Results are in decimals (.70), but ratios are typically expressed without the decimals (70) like in baseball.
for profitability, insurers set target combined ratios that are ideally less than 100.
Considered the accepted measure of the insurer’s underwriting performance, even though it does not take into account the insurer’s investment income.
The lower the ratio, the better.
Lower than 100 indicates a profit from underwriting, even before investment income is considered.
Can also be used to measure benchmarking and trending in the industry as a whole. If the whole experiences difficulty because of a poor economic environment in terms of expense for a particular year, most insurers’ combined ratios for that year would reflect this. an insurer that maintains a lower combined ratio for that difficult year would stand out as an exceptional insurer.

35
Q

Combined Formula

A

Loss Ratio + Expense Ratio

36
Q

Investment Income Ratio

A

this compares the amount of net investment income (investment income minus investment expenses) with earned premiums over a specific period.
indicates the degree of success achieved in an insurer’s investment activities. The more successful an insurer’s investment activities are, the higher the ratio.
ratio is affected by insurer’s ability to manage its investments
also affected by the phases in the underwriting cycle and other financial marketed considerations.

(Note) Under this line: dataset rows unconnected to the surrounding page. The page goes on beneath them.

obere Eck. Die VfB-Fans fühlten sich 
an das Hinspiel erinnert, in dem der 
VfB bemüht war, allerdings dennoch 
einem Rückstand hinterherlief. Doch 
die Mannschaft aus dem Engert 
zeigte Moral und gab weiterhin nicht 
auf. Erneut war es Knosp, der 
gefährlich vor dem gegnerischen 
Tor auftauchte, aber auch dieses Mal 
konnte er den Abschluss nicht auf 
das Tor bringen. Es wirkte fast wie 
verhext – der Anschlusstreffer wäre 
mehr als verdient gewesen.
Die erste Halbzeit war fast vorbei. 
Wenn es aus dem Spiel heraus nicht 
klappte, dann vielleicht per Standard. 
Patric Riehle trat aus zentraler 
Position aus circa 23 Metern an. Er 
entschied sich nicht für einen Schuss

if the property-casualty insurance industry goes through a trough in the underwriting cycle, insurer’s completive price cutting results in reduced underwriting profit, making investment income crucial.
On the other hand, when stock prices plummet and other investments in the market are depressed, underwriting gains are essential.

37
Q

Investment Income Formula

A

Net Investment Income
_________________
Earned Premiums

38
Q

Overall Operating Ratio

A

this is the combined ratio (loss ratio plus expense ratio) minus the investment income ratio (net investment income divided by earned premiums) and can be used to provide an overall measure of the financial performance of an insurer for a specific period. of all commonly used ratios, the overall operating ratio is the most complete measure of insurer financial performance.
To obtain a true picture of an insurer’s financial health, overall operating ratios for a number of year should be analyzed.

39
Q

If you want to determine the success of a team of underwriters, which ratios would you use to determine the underwriting profitability?

A

Combined Ratio (loss + expense)

40
Q

A Combined Ratio of 103 percent indicates what

A

that for every $1.00 in premium it earned, the carrier paid $1.03 in losses and expenses. This is no bueno.